+++ Supplied passage

I think 344 ns *300=103 us, so that is consistent at least.

I see. It looks like setindex! method for views is somewhat inefficient and does not yield any better with @inbounds too.

Thank you everyone for the answers so far. UnsafeArrays, StaticArrays, and iterating in column order are all good options for eliminating allocations.

I still don’t understand why using view results in the extra allocations, and I don’t think it should. We should be able to slice an array (even a complicated, inefficient slice), and assign each of its elements into an existing array, without allocating an intermediate array. Maybe this isn’t a bug with view per se, but it seems like an optimization that the compiler should be able to make.

That said, I have benchmarked the equivalents of fast_func and slow_func in my application which processes very large arrays, and although slow_func performs O(N) allocations while fast_func performs O(1) allocations, fast_func isn’t actually faster, they take the same amount of time. So maybe there is a good reason for this behavior that has not been mentioned yet, or for some reason the “optimization” just isn’t necessary.

++++++

Exercise directions: Continue the forum thread on Julia view allocations from where it ends. The data that follows is not needed.

+++ Supplied information

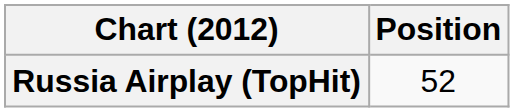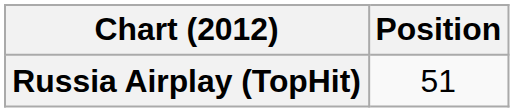Russia Airplay (TopHit) | Position: 52 -> 51
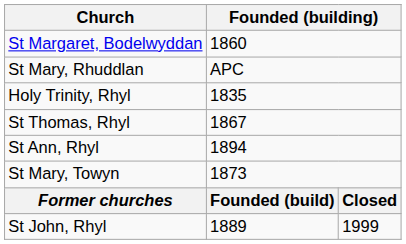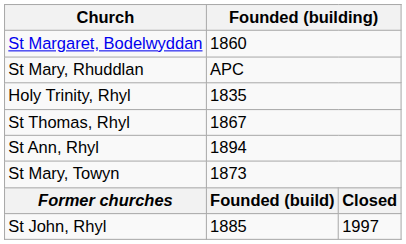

++++++

Output for this exercise:
1 Like

Wild speculation: The examples above surely fit into the processors L2/L3 caches, eventually even L1. If you overflow the cache and have to fetch from normal RAM I would not be surprised of qualitative changes (also depending on the prefetcher logic of the processor).

Well, may be someone with actual background knowledge might add a comment later I hope. I also found the views situation when using small matrices a bit confusing.

See performance - Unexpected memory allocation when using array views (julia) - Stack Overflow

1 Like

Thank you !